Uh-oh. Caught! I grumbled because the Bible was booooring, but I had NO EXCUSE. So I started reading. A friend had given me a plan to read through the Bible in a year, and I started. I did take a year, because I found it impossible not to take time to think things over, to analyze what it meant, to consider the implications, the commands, the guidance, I found there.

There were parts that were so boring that I literally put down the Bible, stood up, threw up my arms and asked, “Why are You making me read this?? It’s boring and repetitious!!”

Then one day I got an answer. Not in words this time, but in the dawning realization that there was a singularly important reason for the “boring” parts, and when I realized what it was, I was jarred to the core.

I was reading the description of the construction of either the tabernacle or the temple; don’t remember which now. If you haven’t read that, the author was trying to use words to create a blueprint, trying to make sure that every board and pin and nail and socket was exactly correct. Easy with a blueprint, very difficult with words.

So the effect was that of taking a photo, moving over a few feet and taking another photo … egad!

What I finally realized was that this was probably the second-most important part of the Bible. Because it proves that the Israelites KNEW beyond any shadow of doubt that they were dealing with the only real and living God.

You see, pagan gods didn’t care about details. Slap some gold on it and sacrifice your bull or goat – or child – details made no difference. But God told Moses to make the tabernacle, and later the temple, according to the pattern He dictated. (Exodus 25:9 and 40, among other references)

And Moses wanted to make iron-clad certain that Israel did not lose contact or favor with the real, the living God.

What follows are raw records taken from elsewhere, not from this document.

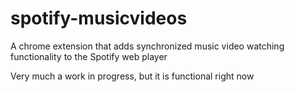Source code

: # spotify-musicvideos
A chrome extension that adds synchronized music video watching functionality to the Spotify web player

Very much a work in progress, but it is functional right now
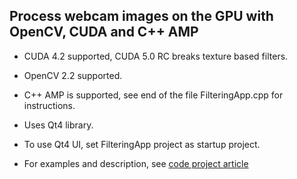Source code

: Process webcam images on the GPU with OpenCV, CUDA and C++ AMP
---------------

  - CUDA 4.2 supported, CUDA 5.0 RC breaks texture based filters.
  - OpenCV 2.2 supported.
  - C++ AMP is supported, see end of the file FilteringApp.cpp for instructions.
  - Uses Qt4 library.
  - To use Qt4 UI, set FilteringApp project as startup project.  
  
  - For examples and description, see [code project article](http://www.codeproject.com/Articles/206036/Image-Filters-using-CPU-and-GPU)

Because God said, “This is where I will meet with you. This is where I will give you My instructions.” And Moses and the Israelites alive at the time had seen what God could do for them. Or to them. So they made certain they got it right. Wherefore the redundant, boring instructions for constructing the tabernacle and later the temple.

At that point I began to consider the Bible to be far more important than ever before. It’s one thing to believe traditional doctrines. It’s another thing entirely to see them come alive in front of your eyes. It’s like Moses in the desert, seeing not just a burning bush, but a burning bush that was not consumed by the flames. It gets your attention. It makes your spine tingle.

That was the beginning of an adventure, a new dimension in my Christian faith. It was still hard work to read the Bible through word-for-word. When I finished, I said, “Whew! That’s done!”

But it wasn’t. Less than a year later, I began reading the Bible again, word-for-word again, in a different English translation. I had become hungry for the Word of God. And that hunger changed my life, again. Becoming a Christian at age nine was foundational, a change of citizenship, forgiveness of sins, a guaranteee of Heaven after death, but it didn’t feel earth-shaking. It was simply a logical decision on my part, because I did believe. Becoming a committed (though deeply flawed) Christian when I was sixteen or seventeen was earth-shaking. But the seed didn’t take really deep root until I began reading the Bible daily and kept it up for months on end.

I highly recommend reading the entire Bible word for word to any Christian who hasn’t already done so. You will literally be eternally grateful you did. It will give the Holy Spirit much more leverage to work in your heart and transform you. You will find at least some answers you couldn’t figure out before about Christian faith. You’ll be better prepared when trouble comes.

You will begin to become acquainted with your God.